Entries taken from a collection:
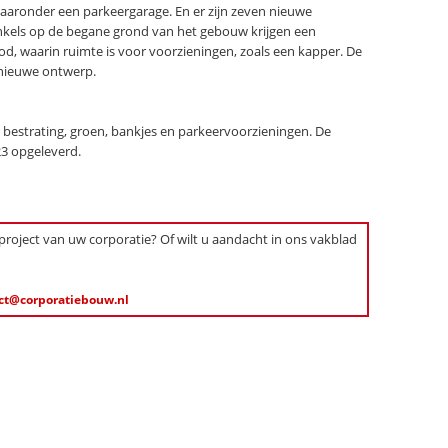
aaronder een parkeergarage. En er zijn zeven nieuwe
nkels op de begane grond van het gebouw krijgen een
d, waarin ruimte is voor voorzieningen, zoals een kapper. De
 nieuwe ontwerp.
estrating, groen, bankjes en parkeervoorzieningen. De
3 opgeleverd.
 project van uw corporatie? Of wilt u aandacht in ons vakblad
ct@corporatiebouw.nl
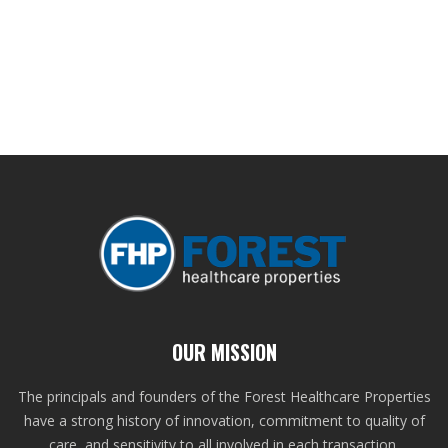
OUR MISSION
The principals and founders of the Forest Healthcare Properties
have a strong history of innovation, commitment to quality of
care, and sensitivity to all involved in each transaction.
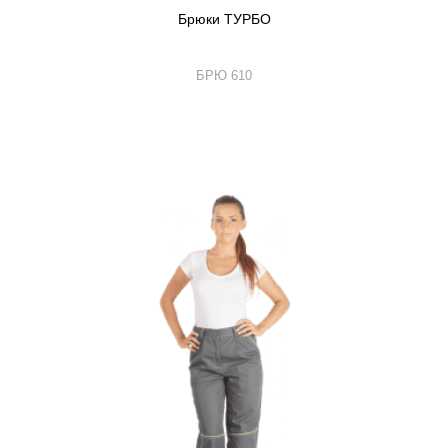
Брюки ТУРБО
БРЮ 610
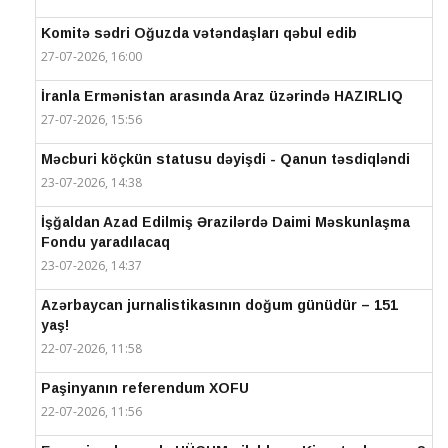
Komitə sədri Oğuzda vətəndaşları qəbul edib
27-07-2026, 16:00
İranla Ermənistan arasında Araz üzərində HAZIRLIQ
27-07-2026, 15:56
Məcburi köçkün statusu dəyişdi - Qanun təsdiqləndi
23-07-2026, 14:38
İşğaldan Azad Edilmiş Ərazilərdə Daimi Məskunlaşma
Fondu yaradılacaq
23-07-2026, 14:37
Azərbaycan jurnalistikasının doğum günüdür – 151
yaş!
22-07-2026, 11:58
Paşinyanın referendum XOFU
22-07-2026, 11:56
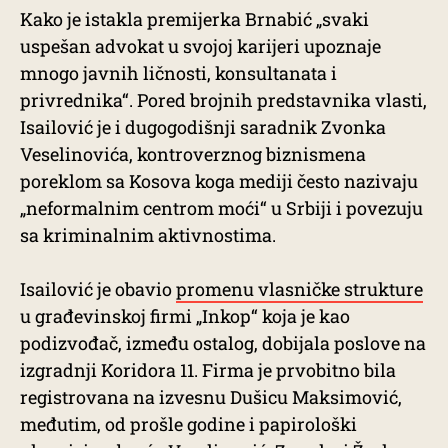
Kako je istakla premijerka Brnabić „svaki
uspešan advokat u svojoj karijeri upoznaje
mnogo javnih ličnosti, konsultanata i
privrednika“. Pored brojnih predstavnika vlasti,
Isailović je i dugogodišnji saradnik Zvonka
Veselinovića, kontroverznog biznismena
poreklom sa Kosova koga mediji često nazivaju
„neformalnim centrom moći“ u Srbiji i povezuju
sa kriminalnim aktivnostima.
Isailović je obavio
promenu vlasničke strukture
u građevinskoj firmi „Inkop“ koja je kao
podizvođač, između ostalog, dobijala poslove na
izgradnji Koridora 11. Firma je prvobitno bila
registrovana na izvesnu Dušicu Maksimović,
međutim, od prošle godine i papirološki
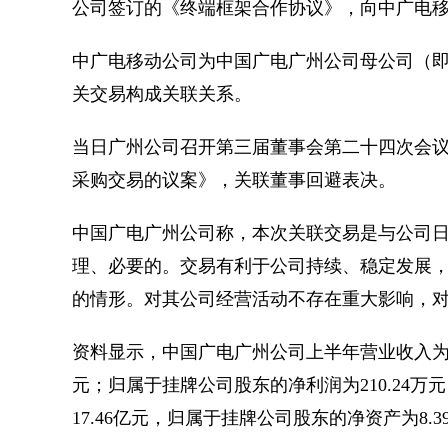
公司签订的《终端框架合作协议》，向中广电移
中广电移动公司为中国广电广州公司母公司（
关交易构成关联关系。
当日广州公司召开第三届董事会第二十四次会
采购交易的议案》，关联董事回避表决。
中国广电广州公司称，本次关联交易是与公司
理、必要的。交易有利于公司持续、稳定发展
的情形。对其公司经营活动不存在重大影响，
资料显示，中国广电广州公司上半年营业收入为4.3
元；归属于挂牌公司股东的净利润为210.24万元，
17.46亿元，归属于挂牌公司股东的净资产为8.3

...

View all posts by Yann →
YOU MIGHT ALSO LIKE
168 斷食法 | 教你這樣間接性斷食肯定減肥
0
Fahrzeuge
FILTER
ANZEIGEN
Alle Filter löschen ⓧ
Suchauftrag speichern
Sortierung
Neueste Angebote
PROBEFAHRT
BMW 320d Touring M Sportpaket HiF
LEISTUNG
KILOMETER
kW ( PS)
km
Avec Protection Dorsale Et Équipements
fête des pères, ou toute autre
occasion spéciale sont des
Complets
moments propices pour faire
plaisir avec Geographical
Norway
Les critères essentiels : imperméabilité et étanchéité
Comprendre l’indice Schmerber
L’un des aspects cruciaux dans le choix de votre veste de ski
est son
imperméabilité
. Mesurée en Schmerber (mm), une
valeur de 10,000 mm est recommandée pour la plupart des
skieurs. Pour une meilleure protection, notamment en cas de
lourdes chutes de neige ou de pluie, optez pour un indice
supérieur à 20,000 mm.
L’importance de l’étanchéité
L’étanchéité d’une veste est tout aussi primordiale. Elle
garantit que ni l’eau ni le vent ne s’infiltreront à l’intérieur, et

[WHAT THIS TASK INVOLVES] Using the records above, count the lines that hold the string "veste", and give back only the result.

[EXERCISE RESULT] 2